*The problem:* Search the data for the string "below" and gather each line it is in.

★ ★ ★ ★ ★ ★ ★

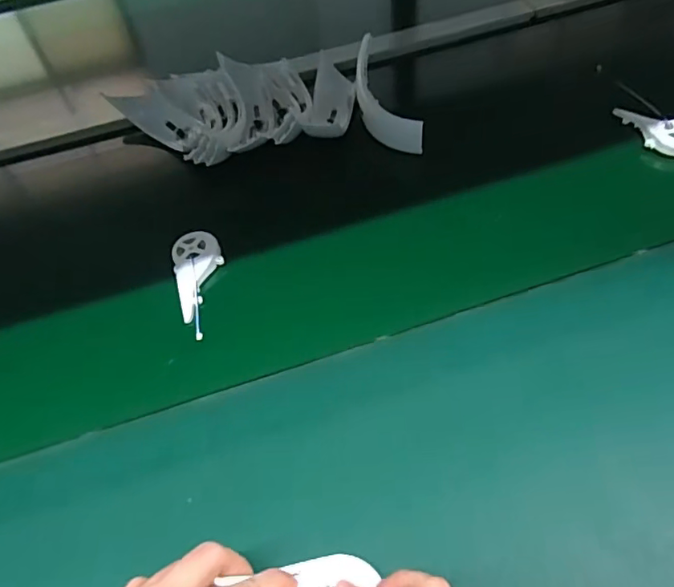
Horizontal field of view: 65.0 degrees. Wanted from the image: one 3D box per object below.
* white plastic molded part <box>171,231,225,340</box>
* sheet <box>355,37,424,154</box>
[{"bbox_3d":[-0.126,-0.014,0.490,0.044,0.024,0.109,-15,53,-6],"label":"white plastic molded part"},{"bbox_3d":[0.045,-0.223,0.596,0.042,0.046,0.179,-16,53,-7],"label":"sheet"}]

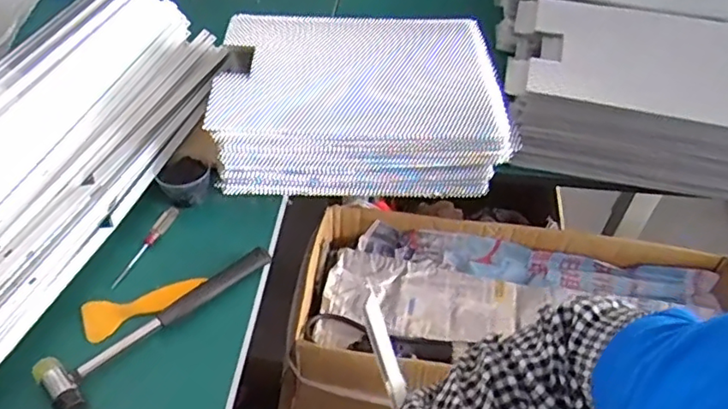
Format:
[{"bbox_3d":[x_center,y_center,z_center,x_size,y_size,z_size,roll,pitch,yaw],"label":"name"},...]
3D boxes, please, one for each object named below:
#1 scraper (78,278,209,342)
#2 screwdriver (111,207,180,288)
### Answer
[{"bbox_3d":[-0.229,0.098,0.605,0.121,0.008,0.051,-23,51,-24],"label":"scraper"},{"bbox_3d":[-0.247,0.045,0.659,0.012,0.015,0.119,18,47,13],"label":"screwdriver"}]

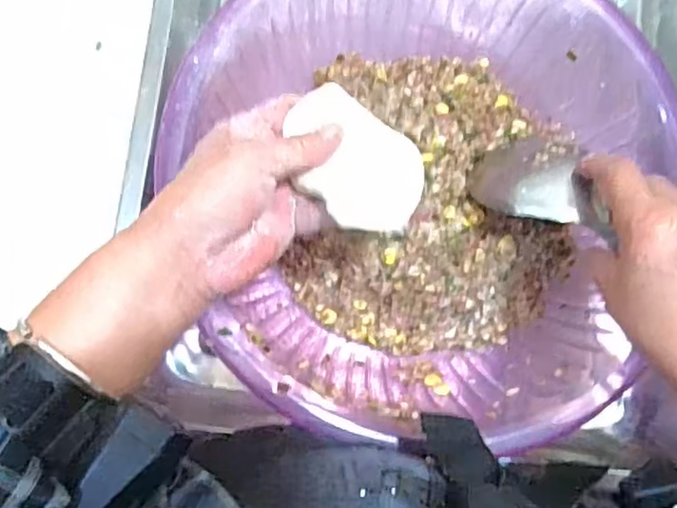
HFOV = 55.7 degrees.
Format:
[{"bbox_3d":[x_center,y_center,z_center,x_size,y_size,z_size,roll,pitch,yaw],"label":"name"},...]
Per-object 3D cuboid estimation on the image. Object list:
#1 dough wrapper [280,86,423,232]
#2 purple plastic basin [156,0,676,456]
[{"bbox_3d":[0.008,-0.052,0.348,0.064,0.007,0.090,-36,77,-26],"label":"dough wrapper"},{"bbox_3d":[0.056,-0.056,0.417,0.309,0.117,0.324,1,82,-5],"label":"purple plastic basin"}]

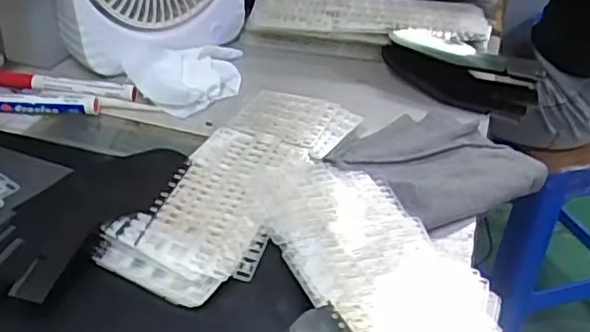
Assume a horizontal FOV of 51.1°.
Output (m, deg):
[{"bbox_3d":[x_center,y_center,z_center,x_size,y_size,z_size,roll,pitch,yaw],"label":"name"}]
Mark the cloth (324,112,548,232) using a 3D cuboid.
[{"bbox_3d":[0.117,-0.006,0.511,0.155,0.029,0.129,-28,45,-36],"label":"cloth"}]

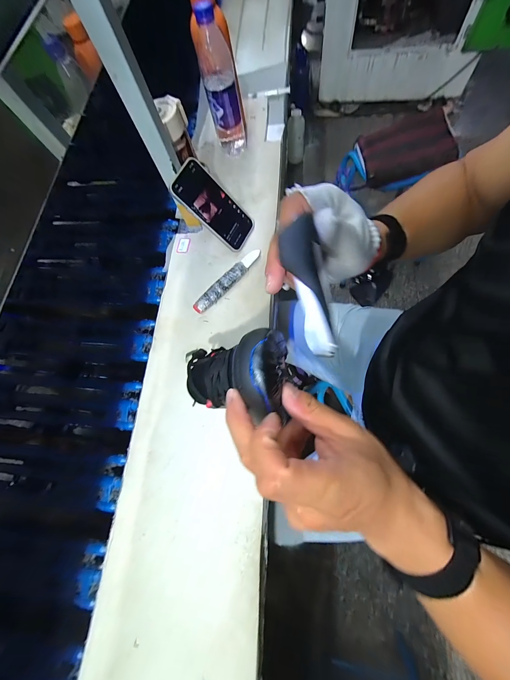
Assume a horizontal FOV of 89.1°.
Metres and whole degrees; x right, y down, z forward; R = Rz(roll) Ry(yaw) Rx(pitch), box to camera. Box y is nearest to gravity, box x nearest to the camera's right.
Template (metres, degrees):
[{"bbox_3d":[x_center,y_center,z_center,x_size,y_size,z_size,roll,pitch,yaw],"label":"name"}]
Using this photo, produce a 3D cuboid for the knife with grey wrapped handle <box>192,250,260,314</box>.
[{"bbox_3d":[-0.051,-0.114,0.498,0.166,0.026,0.025,-43,75,-11],"label":"knife with grey wrapped handle"}]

★ ★ ★ ★ ★ ★ ★

*Your response:*
Horizontal field of view: 65.0 degrees. Wanted from the image: one 3D box per object below.
3D boxes, please, one for each object named below:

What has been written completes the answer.